PRIMER 22.1

Controls on the Quality of 8-Bit Plane Bitmap Files

Controls on the Quality of 8 -Bit Plane Bitmap Files

24 bit BMP files tend to be huge, and the space saved by using the compressed 8 bit format is attractive. The trouble is that without further processing the image quality obtained when 24 bit images are truncated to 8 bits is definitely not!

The problem is the number of colours available in the 8 bit format is 2**8 = 256, and this gives rise to "banding" when the least significant bits of the original colour definitions are lost as the original 16 million colours are truncated.

Dither image

The following sequence of images show how the different levels of dithering affect the quality and file size of a compressed 8 bit image, comparing it with the JPEG equivalent.

For static images there is no advantage in using BMP files over JPEGs: they are larger and of inferior quality. However if you are unable to use MPEG animation, and have to revert to AVI format, the various permutations of image quality and filesize below will be of interest when trying to obtain the best compromise between image quality and overall file size.
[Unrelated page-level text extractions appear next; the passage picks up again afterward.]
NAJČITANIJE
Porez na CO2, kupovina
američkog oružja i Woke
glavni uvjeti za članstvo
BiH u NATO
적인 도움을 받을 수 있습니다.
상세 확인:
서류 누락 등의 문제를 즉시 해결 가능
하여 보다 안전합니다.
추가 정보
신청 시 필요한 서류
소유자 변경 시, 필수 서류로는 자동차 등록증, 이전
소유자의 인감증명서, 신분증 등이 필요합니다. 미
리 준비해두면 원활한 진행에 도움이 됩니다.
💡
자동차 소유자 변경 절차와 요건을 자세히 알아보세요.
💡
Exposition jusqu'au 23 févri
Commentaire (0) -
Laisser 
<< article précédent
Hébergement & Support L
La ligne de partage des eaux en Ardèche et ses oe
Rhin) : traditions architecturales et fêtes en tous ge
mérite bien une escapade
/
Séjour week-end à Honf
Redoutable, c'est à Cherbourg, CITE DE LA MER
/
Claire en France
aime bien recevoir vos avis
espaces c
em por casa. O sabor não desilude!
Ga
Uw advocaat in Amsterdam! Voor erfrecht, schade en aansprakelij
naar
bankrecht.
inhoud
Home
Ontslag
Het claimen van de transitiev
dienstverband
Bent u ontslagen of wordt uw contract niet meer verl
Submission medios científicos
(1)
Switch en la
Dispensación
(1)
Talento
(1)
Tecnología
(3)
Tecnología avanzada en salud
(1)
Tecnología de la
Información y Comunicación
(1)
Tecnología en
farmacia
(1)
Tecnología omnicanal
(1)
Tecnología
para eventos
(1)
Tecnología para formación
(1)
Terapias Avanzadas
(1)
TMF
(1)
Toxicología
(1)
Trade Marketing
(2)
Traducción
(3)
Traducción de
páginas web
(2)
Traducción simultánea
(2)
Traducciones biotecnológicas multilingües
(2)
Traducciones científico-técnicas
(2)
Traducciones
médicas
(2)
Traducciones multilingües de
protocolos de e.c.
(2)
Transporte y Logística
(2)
The ideal would be an AVI file composed of JPEGs, or MJPEG format. Sadly all such formats are proprietary and, perhaps as a consequence, are not supported by the typical players currently available. Hopefully this will change in the future.

Here is the original 24 bit-plane image, saved as a JPEG file. Size 5.1kB

This is the undithered equivalent bitmap image. Size 7.3kB .

Note how the discretising affect of mapping onto a limited colour palette has caused "banding" which makes the image almost unusable. However at least the files are small


"Dithering" is a technique in which an ordered pattern of noise, xxxxx in the table below, is added to the least significant bits of a colour value to make it alternate between two adjacent shades.

Consider the bits for a single colour in this image that have been truncated from 24 bits (8 bits each of Red, Green and Blue). Truncated bits are shown in lower case.

Original Red byte 001????? truncates to 001ooooo
Adding the dither pattern oooxxxxx to the bottom 5 bits of the original byte gives
001????? + oooxxxxx
giving either
or

001ooooo
010ooooo

The result may be truncated to 001ooooo , or the increased to the next shade up 010ooooo , depending on the trailing bits ????? and the noise value xxxxx at that pixel.

The effect is to produce a composite shade that is somewhere between the two originals.


This is the "Shifted 2x2" dithered bitmap image. Size 19kB .

Some reduction in banding is evident, but the quality is still poor and not worth the saving in file size over normal 2x2 unless you are desperate for space.

Palette Optimization

When 8 bit images are produced the 24 bit palette has to be reduced to only 256 colours. To do this the best way is to use Palette Optimization to choose the most representative colours used in the image.

Without Palette Optimization 256 colours can be chosen uniformly along the original 24 bit palette, missing out important colours.

The following figures show the differences in images with Palette Optimization.

This is the original image, saved as a GIF, with no dithering or palette optimization. Size 6.1kB

This is the image, saved as a GIF, with palette optimization. Size 12.6kB

Note that whilst there are still bands, the coarseness of them has diminished.

The two images above were created from a shaded image plot in PRIMER and therefore contained a lot of different colours. The banding is present because the palette has been reduced to the 256 most representative colours in the image.

The following figures are images of a contour plot in PRIMER.

This is the image, saved as a GIF, with palette optimization. Size 3.1kB

Note that due to the smaller number of colours in the image, there is no banding.

This is the image, saved as a GIF, with dithering. Size 3.7kB

Dithering is not well suited to images with distinct colours since by its nature it produces colours that are somewhere in between neighbouring colours. This is effective with shaded images, but not with images where there are sharp changes of colour.